Using a text editor and editing locally¶
More experienced coders can git clone
the repo and make changes offline on their local machine before pushing to the remote (either the rcpch
organisation's remote, or their own fork). This allows you to run Material for MkDocs locally and preview the site as it will appear when pushed to live
Setting up a development environment for the dGC documentation site¶
Create a virtualenv for the python modules
- For info on setting up Pyenv see Python setup elsewhere in the documentation
- Any recent Python version will do, we tend to use >3.8
- Calling it
mkdocs
will enable Pyenv to automatically select it when you navigate to the directory.
pyenv virtualenv 3.10.2 mkdocs
Install Material for MKDocs some of the other dependencies.
pip install -r requirements.txt
Now start the MkDocs server
mkdocs serve
MkDocs will tell you what URL you can view the site on, this is usually localhost:8000
. You can vary this in the settings if port 8000 is already in use.
Notes¶
-
on some platforms, if you get the error
ModuleNotFoundError: No module named '_ctypes'
then you need to runsudo apt-get install libffi-dev
or the equivalent on your platform, and then recompile your Python (if using pyenv, simplypyenv install 3.10.2
will recompile that Python binary) -
Tested Oct 2022 on Linux Mint 21.0
Adding a new page¶
- Create a new Markdown file in a subfolder in the
docs
folder.

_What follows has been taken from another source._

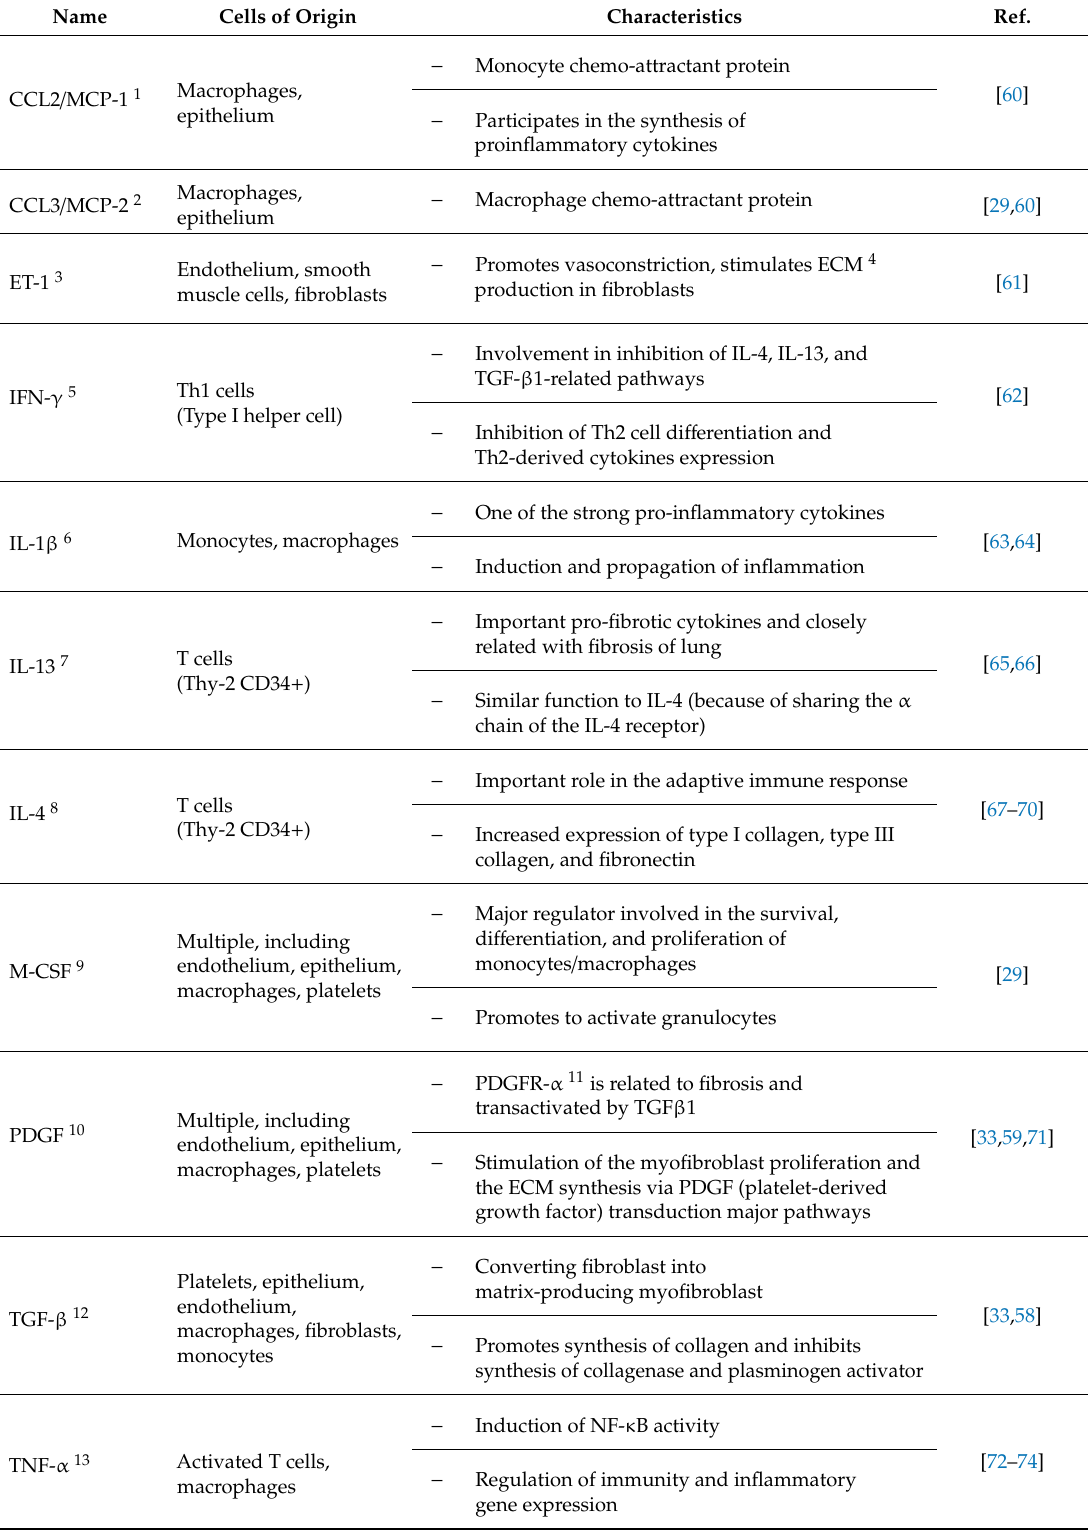
Table 2. Cytokines in the development of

There is now also a template to get you started, indocs/_utilities/page-template.md
, which you would copy into your new page file.
Info
Because of the way we have set up the left sidebar navigation, new pages are not automatically added to the navigation.
(This allows us to have pages which are work-in-progress, available on the live site for review, but not in the navigation, hence only those who have the link would easily find it)
See the next section for how to add pages to the navigation.
Adding navigation for the page¶
Add navigation by editing the nav:
tree element in mkdocs.yml
. Below is an excerpt from the nav:
in this project. You can see how the top level Navbar headings Home and About are defined, and how the sidebar headings work. You can nest several levels deep if needed.
nav:
- Home: 'index.md'
- About:
- 'about/about.md'
- 'about/overview.md'
By manually specifying the navigation in this way, we have control over the precise appearance of subfolder names (which otherwise are rendered in Title Case, but this doesn't work for acronyms) and also we can customise the order of listing of the sidebar headings, which otherwise are simply alphabetically ordered.
Page title in the navigation¶
The page title that will be displayed in the left sidebar navigation is set in the YAML front matter:
---
title: Some Page Title
reviewers: Dr Reviewer
---
Heading on the page¶
The heading that will be displayed on the page is set using the first <h1>
heading (ie one hash #
)
# Heading, which can be different to the sidebar title
Reviewers¶
Reviewers are encouraged to add their details to the reviewers:
section of the YAML front matter, this enables us to evidence that each page has been reviewed by multiple members of the team.
---
title: Some Page Title
reviewers: Dr Marcus Baw, Dr Simon Chapman, Other Reviewer ...
---
Publishing is taken care of, for you¶
When you push new docs up to the live
branch on the GitHub remote, a GitHub Action will run automatically which build the static site (takes about 30 seconds) and pushes it to the gh-pages
branch. So you don't need to do the mkdocs build
or mkdocs gh-deploy --force
commands manually, it's done for you.
Plugins¶
MkDocs has many plugins available, some of which we are already using to extend the capabilities of MarkDown and make the documentation look nicer and function better.